Nucleate Pool Boiling eXperiment (NPBX) - 10.21.14
ISS Science for Everyone
Science Objectives for Everyone
Nucleate boiling is bubble growth from a heated surface and the subsequent detachment of the bubble to a cooler surrounding liquid (bubbles in microgravity grow to different sizes than on Earth). As a result, these bubbles can transfer energy through fluid flow; the Nucleate Pool Boiling Experiment (NPBX) investigation provides an understanding of heat transfer and vapor removal processes that take place during nucleate boiling in microgravity. This understanding is needed for optimum design and safe operation of heat exchange equipment that uses nucleate boiling as a way to transfer heat in extreme environments of the deep ocean (submarines) and microgravity.
Science Results for Everyone
Bubbles are cool. Really. Boiling cools down engineering components and systems through transfer of energy as bubbles form and detach from a heated surface to cooler surrounding liquid. This investigation looked at the heat transfer process of boiling in microgravity. Results show that a single bubble grows to the size of the chamber without departing from the heater surface, very different behavior from that in gravity. Researchers observed heat flow lower than that on Earth or from previous Shuttle data, but higher than predicted by hydrodynamic theory. The data will help calibrate numerical simulations and optimize design and operation of heat exchange equipment in extreme environments of the deep ocean and space.
Sponsoring Space Agency
National Aeronautics and Space Administration (NASA)
Human Exploration and Operations Mission Directorate (HEOMD)
ISS Expedition Duration
March 2011 - September 2011
Previous ISS Missions
NPBX is a unique investigation, nothing like this has flown in space before.
- NPBX experiments aim to observe the effect of microgravity on cooling phenomena without the dominance of earth’s gravity.
- NPBX boiling experiments on the International Space Station (ISS) enable an understanding of bubble growth, detachment and subsequent motion of single and large merged bubbles in microgravity.
- Boiling is a very efficient cooling process for engineering components and systems used in space exploration and on Earth. The experiments will give engineers the capability to achieve cooling of various components and systems used in space in an efficient manner and thereby lead to smaller and lighter space exploration systems. The results from the experiments will also allow the development of more realistic models for the design and operation of cooling equipment utilized in many engineering systems on earth, including thermal power plants.
Nucleate Pool Boiling eXperiment (NPBX) is to experimentally validates varying-gravity models being developed for the bubble dynamics and associated heat transfer (heat transfer coefficients and pool boiling curves). Applications of boiling heat transfer in space can be found in the following areas:
- thermal management
- fluid handling and control
- power systems
- on-orbit storage and supply systems for cryogenic propellants and life support fluids
- for cooling of electronic packages for power systems associated with various instrumentation and control systems
NPBX determines the effect of gravity on bubble nucleation, growth, merger and departure from prescribed cavities during the boiling processes observed in heat exchangers. Based on the experimental data and the numerical simulations, the investigators determine relative contributions of various heat transfer mechanisms to the overall heat flux. The crewmember discerns the scaling of the bubble length and time scales with gravity.

PROBLEM STATEMENT – Set down word for word everything in the NPBX text from "Nucleate Pool Boiling eXperiment (NPBX) - 10.21.14" down to "(submarines) and microgravity.". Work only from the NPBX text.

Dataset entries –
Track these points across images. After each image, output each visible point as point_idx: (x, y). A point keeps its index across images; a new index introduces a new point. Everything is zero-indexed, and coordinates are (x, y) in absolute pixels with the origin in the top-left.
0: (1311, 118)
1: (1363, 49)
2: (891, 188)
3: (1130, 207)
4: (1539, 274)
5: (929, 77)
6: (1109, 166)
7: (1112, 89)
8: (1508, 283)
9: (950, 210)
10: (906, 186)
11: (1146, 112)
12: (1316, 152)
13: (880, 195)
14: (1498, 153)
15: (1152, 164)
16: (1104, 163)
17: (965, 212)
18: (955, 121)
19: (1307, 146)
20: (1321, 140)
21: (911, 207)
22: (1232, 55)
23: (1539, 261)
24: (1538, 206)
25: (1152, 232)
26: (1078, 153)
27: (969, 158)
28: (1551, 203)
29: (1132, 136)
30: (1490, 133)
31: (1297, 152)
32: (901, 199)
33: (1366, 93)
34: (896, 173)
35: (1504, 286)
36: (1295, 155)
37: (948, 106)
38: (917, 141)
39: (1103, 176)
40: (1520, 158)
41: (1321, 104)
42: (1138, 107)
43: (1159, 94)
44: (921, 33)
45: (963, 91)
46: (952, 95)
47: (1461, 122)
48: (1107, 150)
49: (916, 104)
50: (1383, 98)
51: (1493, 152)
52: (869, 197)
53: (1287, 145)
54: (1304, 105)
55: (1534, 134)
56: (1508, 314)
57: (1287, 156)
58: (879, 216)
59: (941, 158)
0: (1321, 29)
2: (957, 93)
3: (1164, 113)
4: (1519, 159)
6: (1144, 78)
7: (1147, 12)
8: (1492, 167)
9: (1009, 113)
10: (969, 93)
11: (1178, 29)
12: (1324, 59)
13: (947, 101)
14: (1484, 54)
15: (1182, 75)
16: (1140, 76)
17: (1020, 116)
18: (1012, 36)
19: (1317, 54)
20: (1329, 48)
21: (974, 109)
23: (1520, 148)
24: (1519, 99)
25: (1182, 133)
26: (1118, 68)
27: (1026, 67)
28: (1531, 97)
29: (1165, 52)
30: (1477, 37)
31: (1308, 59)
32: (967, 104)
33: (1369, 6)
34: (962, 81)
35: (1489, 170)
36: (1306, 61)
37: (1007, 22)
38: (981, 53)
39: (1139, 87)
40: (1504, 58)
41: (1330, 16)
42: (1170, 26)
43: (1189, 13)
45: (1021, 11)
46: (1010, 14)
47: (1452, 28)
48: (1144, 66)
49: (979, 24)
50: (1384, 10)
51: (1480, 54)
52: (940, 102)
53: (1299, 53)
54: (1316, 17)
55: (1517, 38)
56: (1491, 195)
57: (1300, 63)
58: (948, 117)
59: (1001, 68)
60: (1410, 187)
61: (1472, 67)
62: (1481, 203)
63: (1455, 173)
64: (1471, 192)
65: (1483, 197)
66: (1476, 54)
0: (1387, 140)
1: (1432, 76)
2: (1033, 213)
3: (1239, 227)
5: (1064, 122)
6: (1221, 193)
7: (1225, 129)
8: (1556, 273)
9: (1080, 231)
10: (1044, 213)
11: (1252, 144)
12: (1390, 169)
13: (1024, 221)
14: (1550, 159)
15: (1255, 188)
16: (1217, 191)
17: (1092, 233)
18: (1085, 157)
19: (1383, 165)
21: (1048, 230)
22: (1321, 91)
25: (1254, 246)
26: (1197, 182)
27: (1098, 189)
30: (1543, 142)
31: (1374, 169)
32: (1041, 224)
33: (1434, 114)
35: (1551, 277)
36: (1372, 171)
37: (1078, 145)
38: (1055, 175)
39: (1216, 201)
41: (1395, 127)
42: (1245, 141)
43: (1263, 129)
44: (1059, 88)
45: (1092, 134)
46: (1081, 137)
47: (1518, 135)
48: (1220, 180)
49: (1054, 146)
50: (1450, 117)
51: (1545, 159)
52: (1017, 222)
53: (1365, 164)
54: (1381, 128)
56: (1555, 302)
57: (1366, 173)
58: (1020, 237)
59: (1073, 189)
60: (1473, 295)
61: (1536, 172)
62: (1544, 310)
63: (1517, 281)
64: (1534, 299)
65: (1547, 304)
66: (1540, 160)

SOLUTION TO THIS PROBLEM –
Nucleate Pool Boiling eXperiment (NPBX) - 10.21.14
ISS Science for Everyone
Science Objectives for Everyone
Nucleate boiling is bubble growth from a heated surface and the subsequent detachment of the bubble to a cooler surrounding liquid (bubbles in microgravity grow to different sizes than on Earth). As a result, these bubbles can transfer energy through fluid flow; the Nucleate Pool Boiling Experiment (NPBX) investigation provides an understanding of heat transfer and vapor removal processes that take place during nucleate boiling in microgravity. This understanding is needed for optimum design and safe operation of heat exchange equipment that uses nucleate boiling as a way to transfer heat in extreme environments of the deep ocean (submarines) and microgravity.